A ciência não é o bastante para guiar a escolha

Estive pensando bastante sobre a relação entre técnica psicoterápica e deliberação. Não é incomum que nós, psicoterapeutas, sejamos procurados por pessoas que procuram por respostas. E não quaisquer respostas, mas por aquelas que aliviariam a sua própria dor de não saber como agir. 

Neste sentido, a clínica não apenas é permeada por temas como “Transtorno de Pânico” ou “Depressão”, mas por questões como: “será que devo permanecer nesse relacionamento?”, “eu devo continuar utilizando medicação psiquiátrica ou devo suspender?”, ou “o meu sentimento de desânimo em meu trabalho é um sinal de que devo procurar uma outra carreira?”. 

Embora sejam perguntas bastante diferentes, elas deveriam gerar uma atitude de humildade por parte dos terapeutas para a admissão de apenas um tipo de resposta sincera: “eu não sei!”. Mas, para que possamos entender qual o nosso papel nestes contextos, primeiro é importante refletir que nós também fazemos parte das práticas culturais que originaram estas perguntas por parte dos pacientes. Neste sentido, nós também nos sentimos inclinados a tentar encontrar a resposta certa para tais perguntas. Nós tendemos a estar em fusão cognitiva com o conteúdo literal dessas perguntas e isso gera ansiedade e insegurança frequentes.

 Para escapar a esta insegurança, alguns terapeutas buscam nos modelos clínicos ou supervisores formas de resolver estas questões (i.e., a esquiva experiencial dos terapeutas frequentemente é estudar mais ou procurar uma supervisão para que a resposta lhe seja ofertada). Mas há uma outra via para lidar com estas questões no cenário clínico, que diz respeito à mobilização de flexibilidade psicológica para o terapeuta: “Como eu me sinto e quais pensamentos me vem a mente quando o paciente faz estas perguntas?”, “como eu reajo a estes pensamentos e sentimentos na sessão terapêutica?”, “a forma como eu reajo me afasta ou aproxima do terapeuta que desejo ser?”. Cada uma dessas perguntas visa mobilizar processos de mudança clínica de Aceitação, Desfusão, Contato com o Momento Presente, Valores, etc. 

Decisões e Escolhas

Para facilitar este processo de flexibilidade eu gostaria de retomar a diferenciação que o Steven Hayes faz entre decisões e escolhas. Decisões são a escolha lógica entre dois caminhos alternativos. Apresentamos as razões, percebemos qual a razão mais forte e decidimos. Mas a maior parte das situações que encontramos no consultório não se refere a decisões, mas a escolhas. Estas são beneficiadas pelas razões, mas são feitas por nossa subjetividade integral: razões, sentimentos, valores, intuição, etc. Em uma palavra, escolhas exigem deliberação.

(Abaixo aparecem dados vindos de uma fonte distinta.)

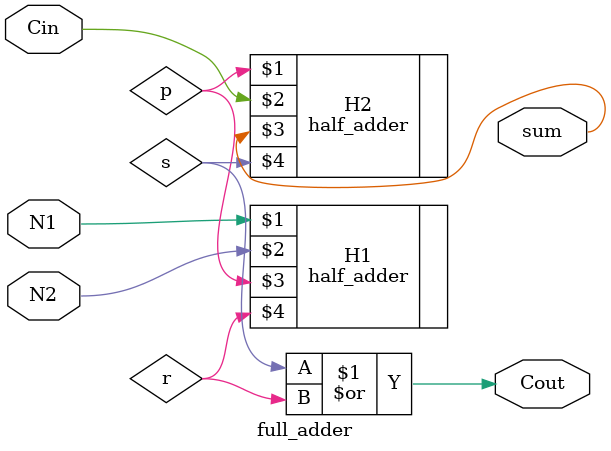
<source format=v>
`timescale 1ns/1ps

module full_adder(N1,N2,Cin,sum,Cout);
	input wire N1,N2;
	input wire Cin;
	output wire sum;
	output wire Cout;
	
	wire p;
	wire r,s;
	
	half_adder H1(N1,N2,p,r);
	half_adder H2(p,Cin,sum,s);
	assign Cout = s | r;
endmodule

</source>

Até onde sabemos, os humanos são os únicos capazes de deliberar: ou seja, tomar um curso de ação baseado em reflexão e na responsabilidade pessoal e social. Deliberar é próprio do que nos torna humanos, mas envolve as dores de assumir um caminho na presença de sentimentos de incerteza, insegurança, medo, ansiedade, culpa, dentre tantos outros. Pensando dessa forma, quando o terapeuta se depara com o pedido do paciente por uma “resposta certa” para seus dilemas, precisamos ver a fuga da deliberação ocorrendo e, com a gentileza de quem está “no mesmo barco”, ajudá-lo a ter abertura (i.e., aceitação e desfusão cognitiva) para assumir um curso de ação.

Este não é um trabalho fácil, até mesmo porque dói no terapeuta perceber o sofrimento presente em algumas escolhas do paciente. Mas é apenas na dor da escolha que podemos encontrar significado em nossas trajetórias. A terapia não é confortável (para o paciente ou para o terapeuta), mas é o espaço de retomada do que é propriamente humano e que se tornou velado pelas promessas de felicidade perene. Em tempos de busca por evidências científicas na prática clínica, temos que nos lembrar que a ciência é essencial, mas não suficiente. A ciência pode nos mostrar “como” fazer algumas coisas, mas nunca “porque” devemos fazer tais coisas. A ciência nos mostra benefícios do agir baseado em valores, mas não nos isenta da deliberação acerca de quais valores devemos defender. 

Psicoterapia é prática científica, mas não só. Modelos psicoterapêuticos são fantásticos, mas não evitam a deliberação. Terapeutas possuem técnicas, mas não prometem que tais técnicas evitarão o papel do sujeito em, possuindo abertura para sua própria subjetividade, escolher o caminho que lhe apraz. Sejamos terapeutas. Sejamos humanos.